Anniversary of the plagiarized version
Her Majesty, Queen Elizabeth II, and her consort, the Duke of Edinburgh and the Prince of Wales, attended services today at Westminster Abbey to celebrate the 400th anniversary the publication of the King James Version of the Bible. The Archbishop of Canterbury, Rowan Williams, a part-time poet himself, spent much time praising the strength of the English language contained in it.
No mention was made that the vast majority all the English words contained in translation authorized by James I came from William Tyndale. According to Tyndale’s modern biographer, Brian Moynahan, Tyndale’s words account for 84% of the King James Version New Testament and for 75.8% of the Old Testament books that he translated. Even the editors of the the Revised Standard Versions said that the King James Version “owed most, especially in the New Testament, to Tyndale.”

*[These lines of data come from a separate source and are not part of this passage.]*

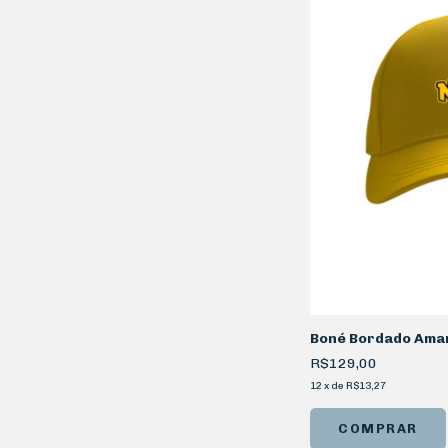
Boné Bordado Amar
R$129,00
12
x
de
R$13,27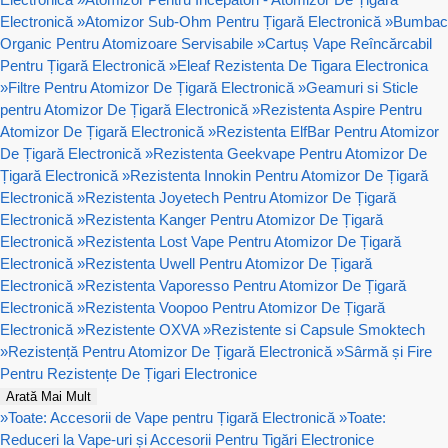
Electronică
»
Atomizor Sub-Ohm Pentru Țigară Electronică
»
Bumbac
Organic Pentru Atomizoare Servisabile
»
Cartuș Vape Reîncărcabil
Pentru Țigară Electronică
»
Eleaf Rezistenta De Tigara Electronica
»
Filtre Pentru Atomizor De Țigară Electronică
»
Geamuri si Sticle
pentru Atomizor De Țigară Electronică
»
Rezistenta Aspire Pentru
Atomizor De Țigară Electronică
»
Rezistenta ElfBar Pentru Atomizor
De Țigară Electronică
»
Rezistenta Geekvape Pentru Atomizor De
Țigară Electronică
»
Rezistenta Innokin Pentru Atomizor De Țigară
Electronică
»
Rezistenta Joyetech Pentru Atomizor De Țigară
Electronică
»
Rezistenta Kanger Pentru Atomizor De Țigară
Electronică
»
Rezistenta Lost Vape Pentru Atomizor De Țigară
Electronică
»
Rezistenta Uwell Pentru Atomizor De Țigară
Electronică
»
Rezistenta Vaporesso Pentru Atomizor De Țigară
Electronică
»
Rezistenta Voopoo Pentru Atomizor De Țigară
Electronică
»
Rezistente OXVA
»
Rezistente si Capsule Smoktech
»
Rezistență Pentru Atomizor De Țigară Electronică
»
Sârmă și Fire
Pentru Rezistențe De Țigari Electronice
Arată Mai Mult
»
Toate: Accesorii de Vape pentru Țigară Electronică
»
Toate:
Reduceri la Vape-uri și Accesorii Pentru Tigări Electronice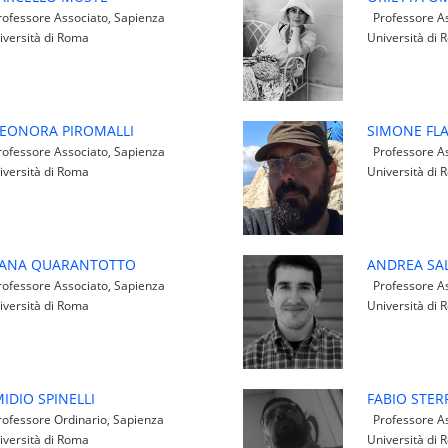
ofessore Associato, Sapienza
Professore As
iversità di Roma
Università di
LEONORA PIROMALLI
SIMONE FL
ofessore Associato, Sapienza
Professore As
iversità di Roma
Università di
IANA QUARANTOTTO
ANDREA SA
ofessore Associato, Sapienza
Professore As
iversità di Roma
Università di
IDIO SPINELLI
FABIO STER
ofessore Ordinario, Sapienza
Professore As
iversità di Roma
Università di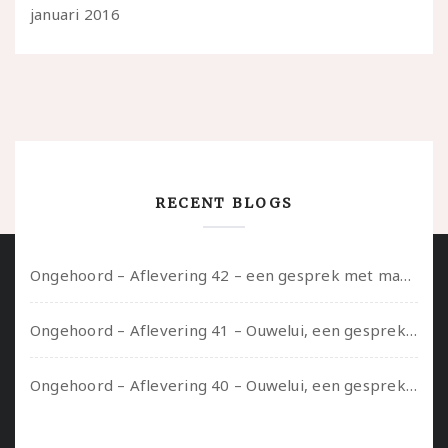
januari 2016
RECENT BLOGS
Ongehoord – Aflevering 42 – een gesprek met marijn over seksueel opbloeien, het ouderschap uitvinden en verschillende leeftijden in je mee dragen
Ongehoord – Aflevering 41 – Ouwelui, een gesprek met Marcelle over polyamorie op latere leeftijd, (mantel)zorg voor je partners en seksueel plezier.
Ongehoord – Aflevering 40 – Ouwelui, een gesprek met Sadie Lune over vormende relaties en de geschiedenis van de queer pornobeweging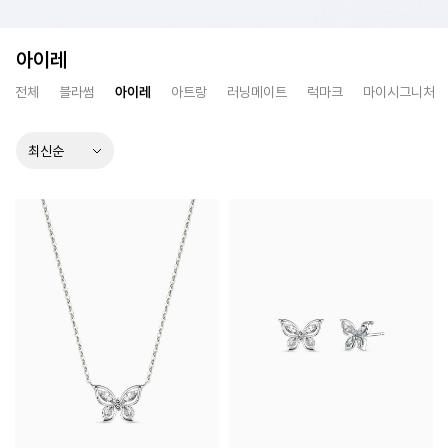
아이레
전체
블라썸
아이레
아트랑
러닝메이트
럭마크
마이시그니처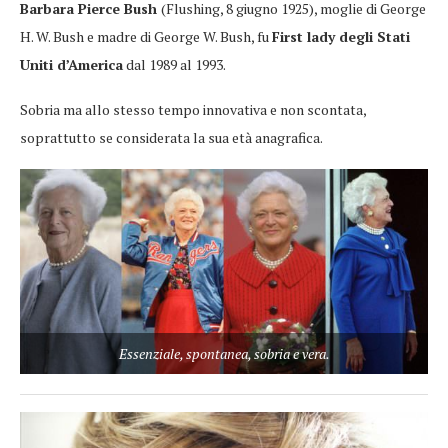
Barbara Pierce Bush
(Flushing, 8 giugno 1925), moglie di George
H. W. Bush e madre di George W. Bush, fu
First lady degli Stati
Uniti d’America
dal 1989 al 1993.
Sobria ma allo stesso tempo innovativa e non scontata,
soprattutto se considerata la sua età anagrafica.
Essenziale, spontanea, sobria e vera.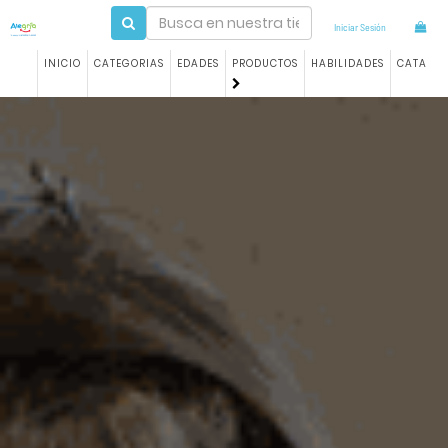
Iniciar Sesión
INICIO
CATEGORIAS
EDADES
PRODUCTOS
HABILIDADES
CATALO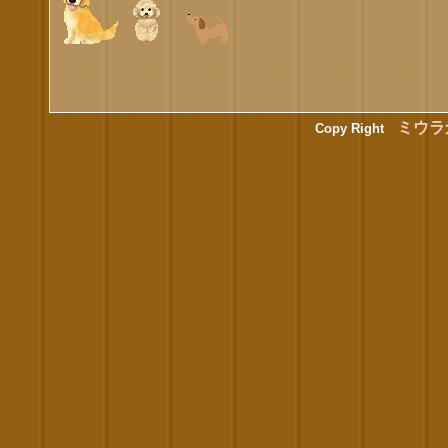
ミウラ
Copy Right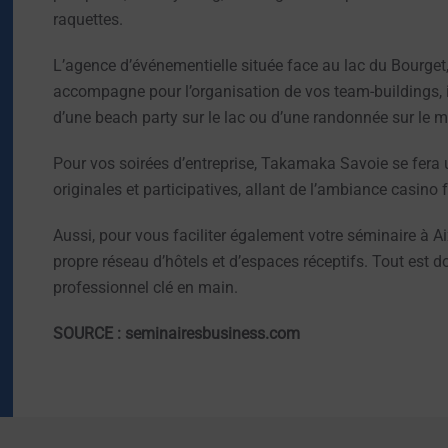
raquettes.
L’agence d’événementielle située face au lac du Bourget,
accompagne pour l’organisation de vos team-buildings, in
d’une beach party sur le lac ou d’une randonnée sur le m
Pour vos soirées d’entreprise, Takamaka Savoie se fera 
originales et participatives, allant de l’ambiance casino
Aussi, pour vous faciliter également votre séminaire à 
propre réseau d’hôtels et d’espaces réceptifs. Tout est 
professionnel clé en main.
SOURCE : seminairesbusiness.com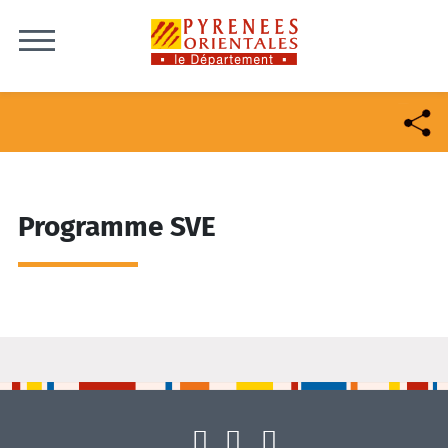
Skip to content
Programme SVE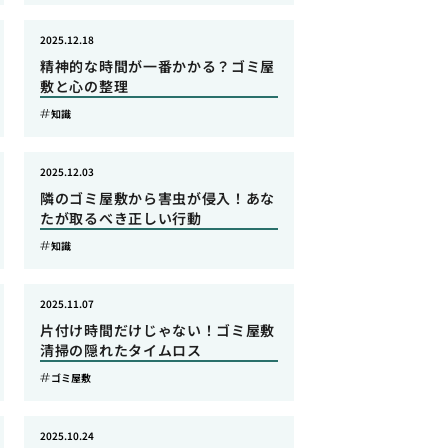
2025.12.18
精神的な時間が一番かかる？ゴミ屋
敷と心の整理
知識
2025.12.03
隣のゴミ屋敷から害虫が侵入！あな
たが取るべき正しい行動
知識
2025.11.07
片付け時間だけじゃない！ゴミ屋敷
清掃の隠れたタイムロス
ゴミ屋敷
2025.10.24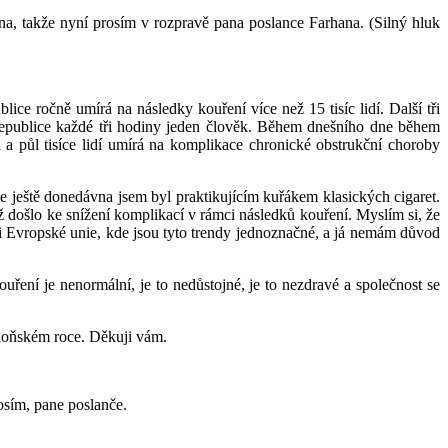
a, takže nyní prosím v rozpravě pana poslance Farhana. (Silný hluk
ce ročně umírá na následky kouření více než 15 tisíc lidí. Další tři
 republice každé tři hodiny jeden člověk. Během dnešního dne během
i a půl tisíce lidí umírá na komplikace chronické obstrukční choroby
 ještě donedávna jsem byl praktikujícím kuřákem klasických cigaret.
ž došlo ke snížení komplikací v rámci následků kouření. Myslím si, že
ci Evropské unie, kde jsou tyto trendy jednoznačné, a já nemám důvod
kouření je nenormální, je to nedůstojné, je to nezdravé a společnost se
v loňském roce. Děkuji vám.
osím, pane poslanče.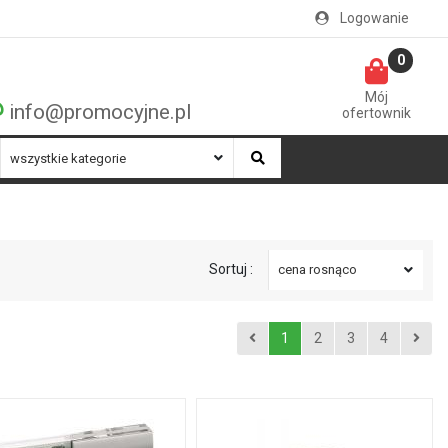
Logowanie
0
Mój
info@promocyjne.pl
ofertownik
Sortuj :
1
2
3
4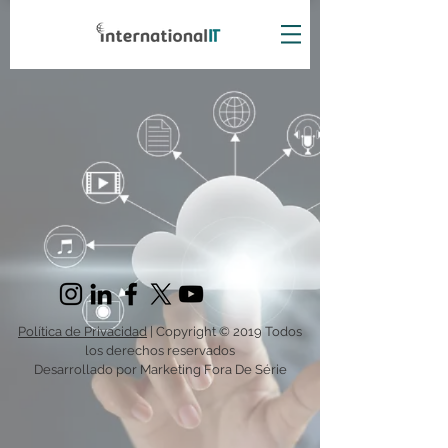
Política de Privacidad
| Copyright © 2019 Todos
los derechos reservados
Desarrollado por Marketing Fora De Série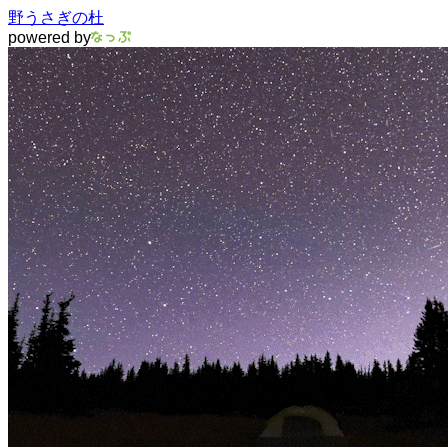
野うさぎの杜
powered by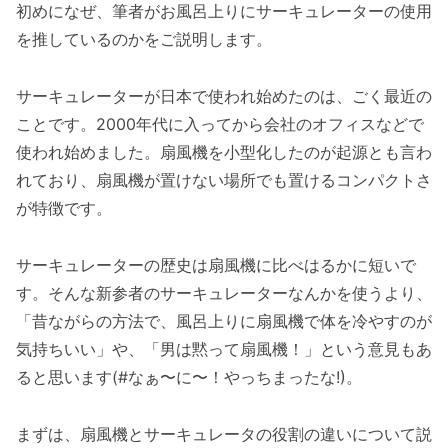
初めになぜ、筆者がお風呂上りにサーキュレーターの使用
を推しているのかをご説明します。
サーキュレーターが日本で使われ始めたのは、ごく最近の
ことです。2000年代に入ってから会社のオフィスなどで
使われ始めました。扇風機を小型化したのが起源とも言わ
れており、扇風機が置けない場所でも置けるコンパクトさ
が特徴です。
サーキュレーターの歴史は扇風機に比べはるかに短いで
す。そんな新参者のサーキュレーターなんかを使うより、
「昔ながらの方法で、風呂上りに扇風機で体を冷やすのが
気持ちいい」や、「男は黙って扇風機！」という意見もあ
ると思います(#なぁ〜に〜！やっちまったな!)。
まずは、扇風機とサーキュレータの役割の違いについて説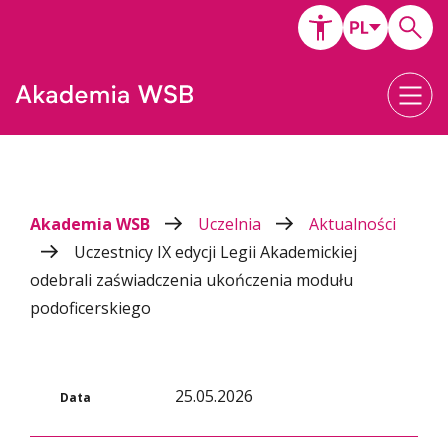
Akademia WSB
Uczelnia
Aktualności
Uczestnicy IX edycji Legii Akademickiej
odebrali zaświadczenia ukończenia modułu
podoficerskiego
25.05.2026
Data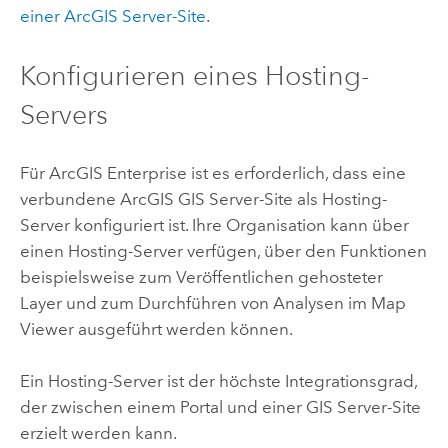
einer
ArcGIS Server
-Site
.
Konfigurieren eines Hosting-
Servers
Für
ArcGIS Enterprise
ist es erforderlich, dass eine
verbundene
ArcGIS GIS Server
-Site als Hosting-
Server konfiguriert ist. Ihre Organisation kann über
einen Hosting-Server verfügen, über den Funktionen
beispielsweise zum Veröffentlichen gehosteter
Layer und zum Durchführen von Analysen im
Map
Viewer
ausgeführt werden können.
Ein Hosting-Server ist der höchste Integrationsgrad,
der zwischen einem Portal und einer
GIS Server
-Site
erzielt werden kann.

Of course a state sponsored religion, like the Church of England, tends to satisfy the needs of its sponsor. And Tyndale’s fate does not reflect kindly on either the Church or the monarchy. Henry VIII, the Anglican of convenience, and the the catholic Holy Roman Emperor Charles V connived to have Tyndale executed precisely for putting the Hebrew and Greek texts into vulgar English. Tyndale’s language, which was praised today before the current monarch, ran afoul of Henry’s 1530 proclamation “for the damning of erroneous books and heresies and prohibiting the having of Holy Scriptures translated into vulgar tongues”—the vulgar tongue in question was the language that the Archbishop of Canterbury today compared favorably to Shakespeare’s.
Tyndale was in Antwerp at the time at the time of the proclamation and out of the reach of Henry VIII. So it took catholic Charles V to arrange the kidnapping that brought Tyndale to Brussels where he was executed in 1536 with the tenderness that is usually extended by the religious against intellectuals who presume to infringe on their monopoly of truth.

The religious strangling and burning of William Tyndale. Woodcut from the 1563 edition of Foxe's Book of Martyrs.
The other English monarch celebrated today, James I, whose committee of translators relied mostly on the words of the executed heretic, was in the business of religious exegesis himself. In 1597, before his Authorized Version of god’s word, he produced his famous Daemonologie, In Forme of a Dialogie, Diuided into three Bookes. By James Rx. In this book, the head of the Church of England relied on his own witch hunting days back when he was in Scotland to recommend for the whole kingdom the healthy practice of witch hunting (and burning).
The great 17th century English witch hunting soon followed. Even Shakespeare himself, with words as English as Tyndales, painted a kindom of witches (appropriately in Scotland) in Macbeth. The Puritans, who would kill James I’s son, nevertheless continued the enthusiasm of the father for examining and then killing women. But that is another story, of course. What we celebrate here today is the beauty and power of the language of a man the British monarchy condemned without trial for heresy. The words are now called the King James Version, after a monarch who advocated the religious necessity for burning women as witches.
Darwin was probably turning over in his grave (just beneath the festivities).

“Behold, I have refined thee, but not with silver; I have chosen thee in the furnace of affliction.” Isa. 48:10 King James Bible
That’s a verse that Tyndale did not translate.